Q: What common ingredients should I avoid applying to my skin?
A: When it comes to skincare, what you put on the outside of your body should be as natural and healthy as what you put inside of it. Unfortunately, the majority of standard skincare in today’s market consists of cosmetic chemicals that can worsen your pre-existing skin problems. Petroleum-derivatives, detergents, parabens, alcohols, fragrances, solvents, and other chemicals block skin respiration by only sitting on top of the skin, which causes symptoms of stress including, dryness, clogged pores and irritation. These ingredients offer no benefit to skin health but instead give products a lavish texture, color and scent.
These ingredients can be found in inexpensive and expensive products. It is important to know what ingredients to look out for and always read the label. The money you are spending on product is most often paying for ingredients, formulation, packaging and brand status. In many cases, you are often paying for efficacy as well.
Q: What are non-comedogenic products?
A: Non-comedogenic products are specifically formulated and designed to not cause blocked pores. Using comedogenic products can result in acne, often formed from an over production of sebum (the oily substance on the skin) and bacteria. When the pores become clogged with sebum, bacteria will rapidly grow and whiteheads, blackheads and pustules will begin to appear.

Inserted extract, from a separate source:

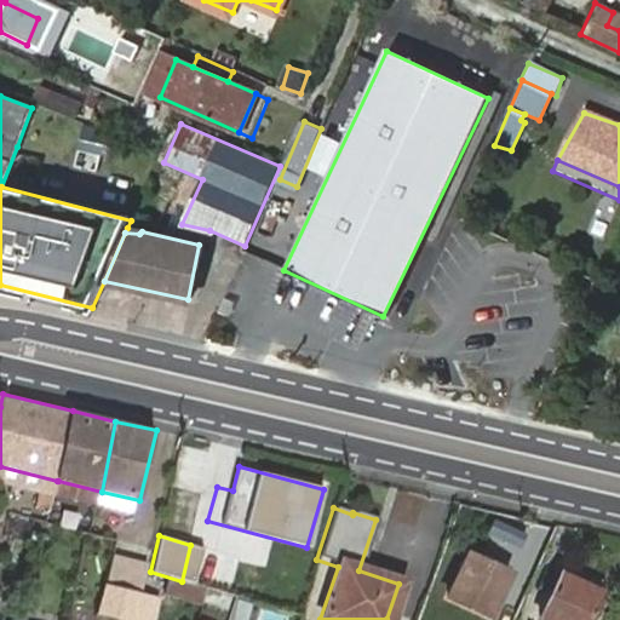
[(99,615),(121,619),(133,619),(151,547),(118,540),(99,615)]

Q: What are the best tips for fighting acne?
A: Regular facials can increase the cell turnover rate, resulting in a clear complexion. Estheticians have access to an array of products used to combat acne, including benzoyl peroxide, clay, salicylic acid and sulfur. Using said products in combination with steam and manual extractions could be the best prescription for clear skin.
Q: What are the other benefits of a facial?
A: Most facials include 5 basic steps that are beneficial in different ways:
1. Exfoliation. Physical (manually sloughing off dead cells from the skin’s surface) and chemical (breaking down the bond between cells in the epidermis with acids and enzymes) exfoliants are used in facials to stimulate cell renewal, remove dry skin, reduce the appearance of discoloration, and allow skin-saving ingredients to absorb deeper within the skin for maximum results.
2. Face/Neck/Shoulder massage. In addition to relaxation, facial massage increases circulation to bring new nutrients to the skin at the cellular level.
3. Steam. The heat that the steamer produces will raise the overall temperature of the skin and soften the hardened sebum in the pores, easing the task of extractions and deep pore cleansing.
4. Manual extraction. The truth about blackheads and clogged pores is that there is no better way to eradicate them than with manual removal. Skin care on its own will not remove blackheads.
5. Masks. The final step in a facial service, masks help lower the temperature of the skin and target the final goal in a treatment. Whether the objective is to hydrate or clarify, the treatment mask offers a concentrated formula to reach your skin destination.
As a whole treatment, facials help to improve and restore circulation to the layers of the skin, increasing the flow of oxygen-enriched blood to skin cells. This results in a healthy glow and reduced appearance of wrinkled, dull, and dry skin.